In a Dutch report (pdf, in Dutch) on the effects of the lockdown it appears that while employees rather like working from home and being in meetings from home, students do not enjoy distant education very much. The logistics of the home situation cannot explain the difference in appreciation for online activities by both groups: a large majority of both groups states that they have good digital facilities at home to work/ study and that their home situation is suited for executing on their tasks.
Why is distance learning less appreciated than distance working?
As we saw earlier, online communication needs to compensate for the needs that are not fulfilled by the offline domestic situation. These domestic situations do not only vary wildly between individuals, but they also vary between different groups. The most obvious difference is that while working adults have a certain level of control over their domestic conditions, students possess a far lesser degree of control.

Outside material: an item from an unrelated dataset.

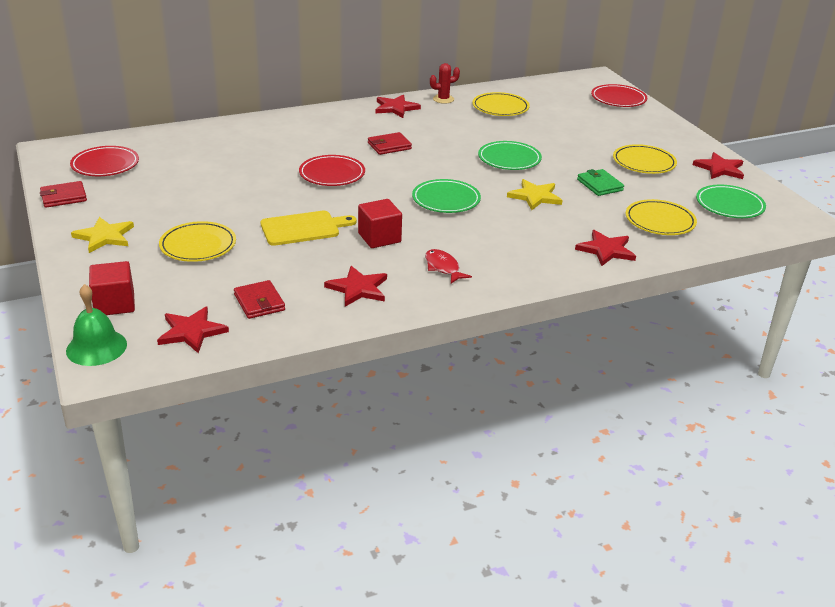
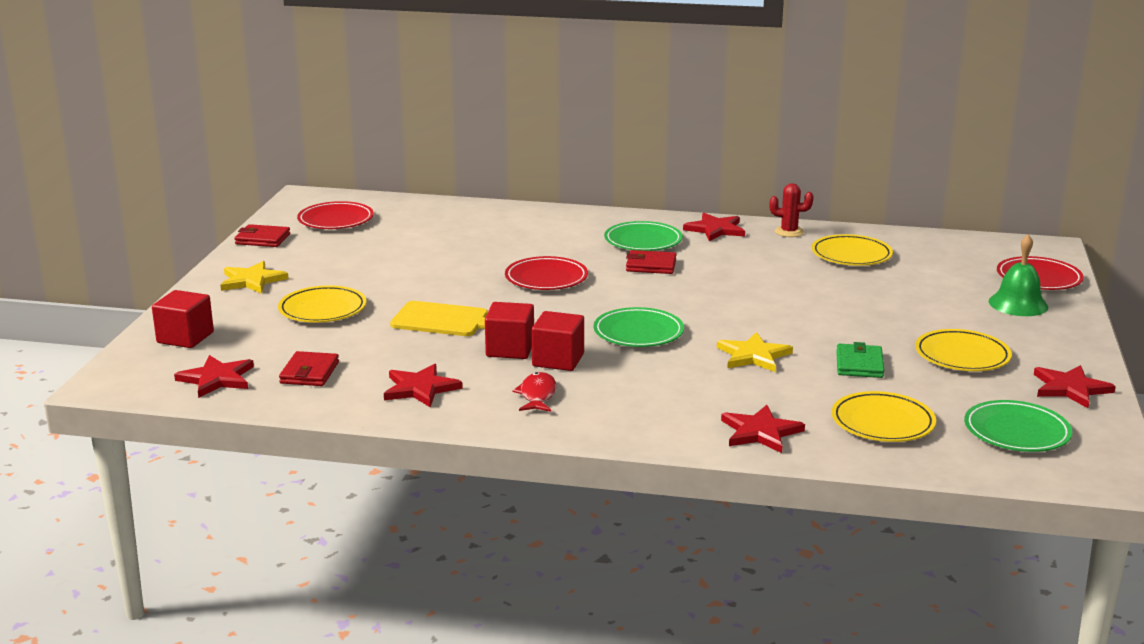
camera: 35 degrees right, 10 degrees down
green bell [66,284,127,366] -> green bell moved to [989,234,1048,316]
green plate [478,141,542,170] -> green plate moved to [604,221,683,251]
none -> red cube [532,311,584,371]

Also, needs that need to be fulfilled by external sources vary between the groups. For youngsters contact with their peers is crucially important. Being isolated from their peer group constitutes their worst fear. For adults interaction with their peer group is far less important. Even though interaction is attempted by teachers during distance learning, online education does not offer options for random meetings with peers. Walkability is absent. Therefore, it fails to fulfill the youngsters’ need for peer contact.
It seems likely that the lesser appreciation for distance learning in comparison to distance working is explained by these differences between youngsters and working adults: The difference in their control over the domestic situation and the difference in their need for peer interaction.